Dan Walters, in the Sacramento Bee points out the obvious about government, and the impacts of it’s intrusion into the lives of it’s citizens:
Every new regulatory or taxation policy immediately spawns an array of financial stakeholders who then hire lobbyists and political consultants, distribute money to political policymakers, and seek self-serving applications of government power.
They may be a subsidy from a local government redevelopment agency, a tax loophole, a regulatory crackdown on a competitor, a change in the coastal zone’s regulatory boundaries, or monopoly licensing status, to name but a few examples.
It is so obvious, the buying of votes with the voters’ own money, the pointed pandering at the expense of the people, the naked quest for power, it should make one ill.

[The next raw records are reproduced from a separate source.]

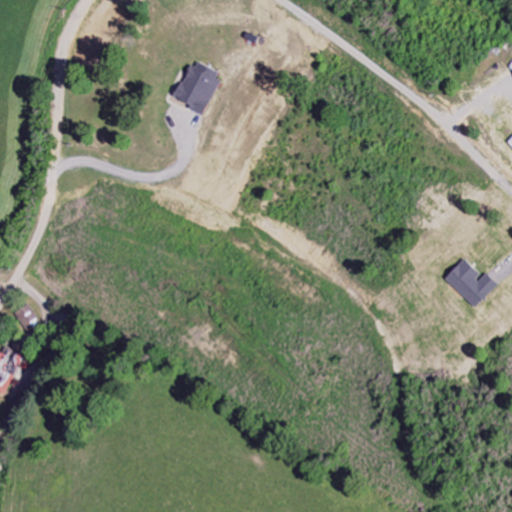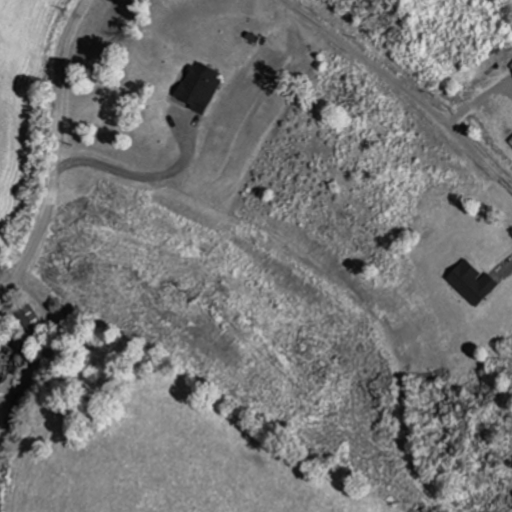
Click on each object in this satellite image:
building: (198, 87)
building: (510, 142)
building: (471, 284)
building: (29, 316)
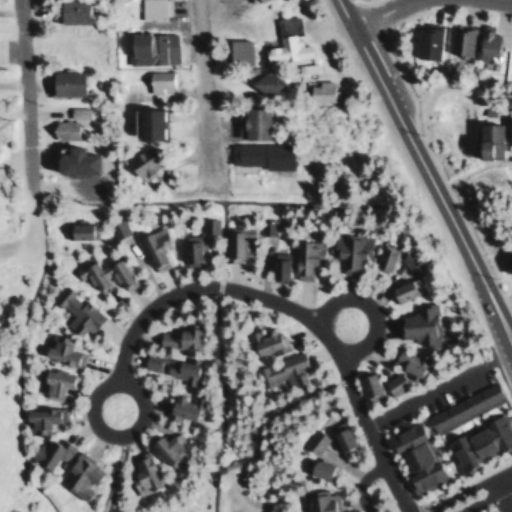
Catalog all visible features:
building: (253, 0)
road: (457, 0)
road: (375, 8)
building: (152, 9)
building: (152, 9)
building: (68, 11)
building: (69, 11)
road: (381, 21)
building: (285, 41)
building: (285, 41)
building: (423, 41)
building: (424, 41)
building: (475, 43)
building: (475, 43)
building: (149, 47)
building: (150, 48)
building: (236, 50)
building: (237, 51)
building: (305, 67)
building: (305, 68)
building: (157, 80)
building: (158, 80)
building: (62, 82)
building: (262, 82)
building: (263, 82)
building: (63, 83)
building: (319, 90)
building: (319, 91)
road: (205, 94)
road: (21, 106)
building: (77, 111)
building: (77, 111)
building: (250, 122)
building: (144, 123)
building: (144, 123)
building: (250, 123)
building: (62, 129)
building: (62, 129)
building: (508, 133)
building: (508, 133)
building: (485, 140)
building: (485, 141)
building: (259, 154)
building: (259, 154)
building: (71, 160)
building: (71, 161)
building: (139, 163)
building: (139, 164)
road: (424, 171)
road: (15, 200)
building: (207, 225)
building: (207, 226)
building: (265, 226)
building: (266, 226)
building: (117, 228)
building: (117, 228)
building: (75, 229)
building: (75, 230)
building: (235, 241)
building: (235, 242)
building: (153, 247)
building: (154, 247)
building: (188, 249)
building: (188, 249)
building: (348, 249)
building: (348, 250)
building: (303, 257)
building: (304, 258)
building: (381, 258)
building: (381, 259)
building: (409, 262)
building: (410, 262)
building: (509, 262)
building: (509, 262)
building: (276, 265)
building: (276, 266)
building: (105, 275)
building: (106, 275)
road: (367, 307)
road: (292, 308)
building: (75, 310)
building: (75, 311)
building: (417, 324)
building: (417, 325)
building: (177, 337)
building: (177, 338)
building: (265, 340)
building: (266, 341)
building: (60, 350)
building: (60, 351)
road: (8, 355)
road: (16, 360)
building: (149, 361)
building: (150, 361)
building: (407, 362)
building: (407, 362)
building: (179, 369)
building: (180, 370)
building: (281, 370)
building: (281, 371)
road: (107, 380)
building: (55, 381)
building: (56, 381)
building: (392, 383)
building: (365, 384)
building: (365, 384)
building: (392, 384)
road: (221, 398)
building: (462, 407)
building: (463, 407)
building: (40, 418)
building: (41, 418)
building: (339, 436)
building: (339, 436)
building: (402, 437)
building: (403, 437)
building: (313, 441)
building: (314, 441)
building: (479, 442)
building: (479, 442)
building: (166, 446)
building: (167, 447)
building: (47, 452)
building: (48, 452)
building: (418, 467)
building: (419, 468)
building: (316, 469)
road: (112, 472)
building: (141, 474)
building: (77, 475)
building: (78, 475)
building: (141, 475)
road: (507, 475)
road: (360, 481)
road: (459, 492)
road: (479, 499)
building: (319, 501)
building: (319, 502)
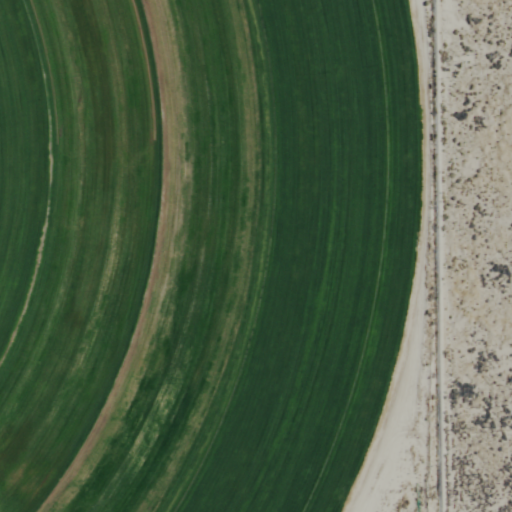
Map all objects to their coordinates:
crop: (207, 248)
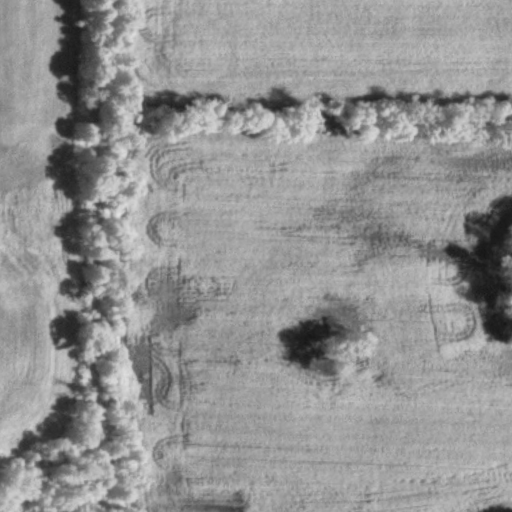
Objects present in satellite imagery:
road: (92, 256)
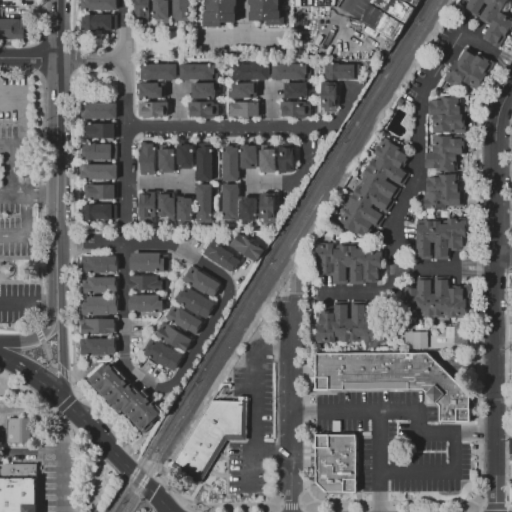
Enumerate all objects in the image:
building: (97, 4)
building: (99, 4)
building: (142, 8)
building: (144, 8)
building: (160, 9)
building: (163, 9)
building: (221, 9)
building: (179, 10)
building: (180, 10)
building: (266, 11)
building: (219, 12)
building: (265, 12)
building: (488, 16)
building: (389, 17)
road: (243, 18)
building: (396, 18)
building: (490, 19)
building: (99, 21)
building: (102, 23)
building: (11, 27)
building: (12, 28)
road: (489, 48)
road: (28, 58)
road: (90, 59)
building: (160, 69)
building: (253, 69)
building: (289, 69)
building: (467, 69)
building: (196, 70)
building: (339, 70)
building: (468, 70)
building: (158, 71)
building: (196, 71)
building: (251, 71)
building: (290, 71)
building: (341, 71)
building: (205, 89)
building: (205, 89)
building: (244, 89)
building: (244, 89)
building: (296, 89)
building: (296, 89)
building: (151, 90)
building: (153, 90)
building: (327, 96)
building: (326, 97)
building: (205, 107)
building: (245, 107)
building: (296, 107)
building: (152, 108)
building: (153, 108)
building: (202, 108)
building: (244, 108)
building: (296, 108)
building: (99, 109)
road: (125, 109)
building: (98, 110)
building: (448, 114)
building: (446, 115)
road: (56, 122)
road: (421, 126)
road: (249, 128)
building: (100, 129)
building: (99, 130)
building: (101, 150)
building: (98, 151)
building: (443, 153)
building: (444, 153)
building: (248, 155)
building: (185, 156)
building: (185, 156)
building: (249, 156)
building: (285, 157)
building: (147, 158)
building: (148, 158)
building: (166, 158)
building: (266, 158)
building: (285, 159)
building: (167, 160)
building: (267, 161)
building: (228, 162)
building: (203, 163)
building: (204, 163)
building: (229, 164)
building: (98, 171)
building: (99, 171)
road: (302, 171)
road: (4, 174)
building: (376, 188)
building: (99, 190)
building: (374, 190)
building: (442, 190)
building: (442, 191)
parking lot: (19, 192)
building: (101, 192)
building: (204, 200)
building: (232, 200)
building: (229, 201)
building: (203, 202)
building: (166, 204)
building: (167, 204)
building: (147, 205)
building: (266, 205)
building: (147, 206)
building: (268, 207)
building: (184, 208)
building: (186, 208)
building: (250, 208)
building: (248, 209)
building: (99, 211)
building: (102, 212)
road: (25, 229)
building: (440, 237)
building: (439, 238)
road: (91, 243)
building: (246, 245)
building: (247, 247)
road: (9, 249)
railway: (266, 255)
building: (221, 256)
railway: (281, 256)
building: (221, 257)
road: (504, 257)
building: (149, 260)
road: (395, 260)
building: (148, 261)
building: (348, 262)
building: (100, 263)
building: (348, 263)
building: (101, 265)
road: (445, 270)
road: (58, 274)
building: (148, 281)
building: (145, 282)
building: (201, 282)
road: (228, 283)
building: (100, 284)
building: (101, 284)
building: (205, 286)
road: (353, 292)
road: (494, 298)
building: (435, 299)
building: (434, 300)
parking lot: (19, 302)
building: (145, 302)
building: (195, 302)
road: (29, 304)
building: (148, 304)
building: (196, 304)
building: (100, 305)
building: (100, 305)
building: (185, 319)
building: (185, 320)
building: (348, 324)
building: (349, 324)
building: (98, 325)
building: (97, 326)
road: (123, 331)
road: (36, 333)
building: (457, 333)
building: (459, 334)
building: (173, 337)
building: (176, 337)
building: (414, 339)
building: (417, 340)
building: (98, 346)
building: (99, 347)
road: (62, 351)
building: (162, 354)
building: (163, 355)
road: (33, 377)
building: (393, 377)
building: (391, 379)
road: (74, 386)
road: (293, 393)
road: (79, 394)
building: (124, 396)
building: (126, 396)
road: (403, 410)
road: (23, 415)
road: (250, 424)
parking lot: (250, 428)
building: (14, 430)
building: (17, 430)
building: (211, 435)
building: (208, 437)
parking lot: (393, 444)
road: (37, 445)
road: (271, 449)
road: (28, 451)
road: (116, 454)
road: (376, 461)
building: (335, 462)
building: (333, 463)
road: (143, 464)
building: (166, 464)
road: (58, 470)
road: (435, 473)
building: (16, 487)
building: (17, 487)
road: (94, 489)
building: (509, 489)
parking lot: (49, 502)
road: (225, 509)
road: (199, 511)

The Capitol’s chief activity is, in fact, directly or indirectly taking money from someone and giving it to someone else. And one of its dirty little secrets is that the hundreds of millions of dollars spent on lobbying, contributions and other tools of persuasion pale in comparison to the many billions of dollars that politicians can dispense.
Walters concludes with an example of one of the laws where the Legislature attempts to give exemptions to those who have curried political favor:
If CEQA is a good law, it should be good for everyone, not just those who lack the political clout to gain some relief from its restrictions and requirements.
And if CEQA is too onerous, it should be changed, not merely riddled with special-interest loopholes.